Binay on Senate hearing: Nothing new
ANDA, Pangasinan—Vice President Jejomar Binay on Wednesday said there was nothing new during Tuesday’s hearing of the Senate Blue Ribbon subcommittee looking into corruption charges against him.
“I say it again: These are just allegations, demolition through perception,” said Binay shortly after meeting with some 500 residents of this island town.
“There’s nothing. They know for a fact that they are lying. They know for a fact that it’s only the courts that will say whether you are guilty or not,” he said.
On Tuesday, the subcommittee headed by Sen. Aquilino Pimentel III dwelt lengthily on Binay’s absence and that of his suspected dummies—Gerry Limlingan, Eduviges “Ebeng” Baloloy, Dr. Jack Arroyo, Laureano Gregorio and Erlinda Chong.

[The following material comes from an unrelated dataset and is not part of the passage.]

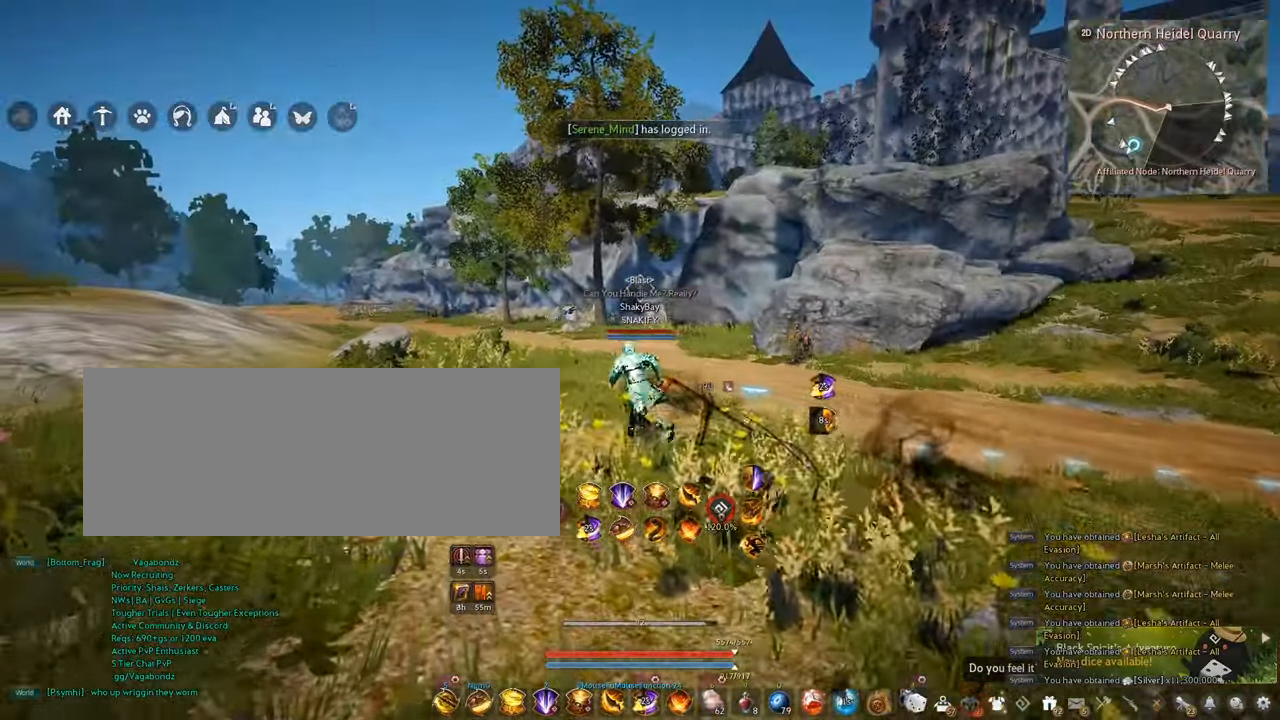
{"keys": ["a", "w"], "mouse": [], "events": []}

Binay did not attend the resumption of the hearing and chose to travel to western Pangasinan for a three-day visit starting in the towns of Dasol, Burgos, Agno and Mabini.
On Wednesday, he covered the towns of Bolinao, Anda and Bani and Alaminos City, where he spoke in programs prepared by local governments.
Binay also distributed wheelchairs, bracelets, shirts and wall clocks to groups of senior citizens and barangay (village) officials.
He said despite the many cases that he is facing, he has never been suspended or convicted.
Asked to react to Sen. Antonio Trillanes IV’s accusation that he was hiding Baloloy and Limlingan, Binay said: “I will sue him. Enough of his demolition [job].”
Binay also said that his visit to the province’s small towns was his way to introduce himself in preparation for the 2016 presidential elections.
“It is my ambition to be president. In 2010, when reporters asked me what my plan was for 2016, I said I will run for president. If I won’t run for president, I would not be doing this (visiting the provinces),” he said in Bolinao.
Pangasinan, one of the country’s vote-rich provinces, has a voting population of about 1.6 million, representing 60 percent of voters in the Ilocos region.
In his stop in Bolinao, Binay said he was ready to face anyone in a debate about political dynasty.
“I am ready to debate with people who frown upon the election of siblings and family members to government posts,” he said.
Binay’s children are serving the government in various elective posts. Daughter Nancy is a senator, son Jejomar Erwin is Makati City mayor and another daughter, Abigail, is Makati representative. Binay’s wife, Elenita, is a former Makati mayor.
In defending his position on the issue of political dynasty, Binay cited the Celeste family of Pangasinan.
“Mayor Arnold Celeste, Vice Mayor Alfonso Celeste, Congressman Boying Celeste, napakaraming Celeste. But there is a saying that what the people want should prevail. Why should we have a law that would prohibit people from serving just because they are relatives?” he said.
He said sound governance and being close to the people are among the reasons members of a political family are voted into office, citing the Celestes as examples.
In popular democracies like the United States, political dynasty is not an issue, Binay said, citing the Clinton and Bush families.
“Even in England, candidates belong to the same family. It is only in the Philippines that political dynasty is a big issue,” he said.
On Tuesday, during his visit to Dasol and Burgos towns, Binay said that as sister towns of Makati City, residents there can send their children to study at the University of Makati for free.
Informed later that acting Makati City Mayor Romulo “Kid” Peña Jr. had suspended the sister cities program, Binay said Peña could not just do that.
“It’s sad. But [Peña] may have forgotten that he is there in an acting capacity, it’s temporary,” Binay said.
Binay’s son, Junjun, stepped down from office last week as he awaited the Court of Appeal’s decision on his plea for a temporary restraining order on his suspension by the Ombudsman.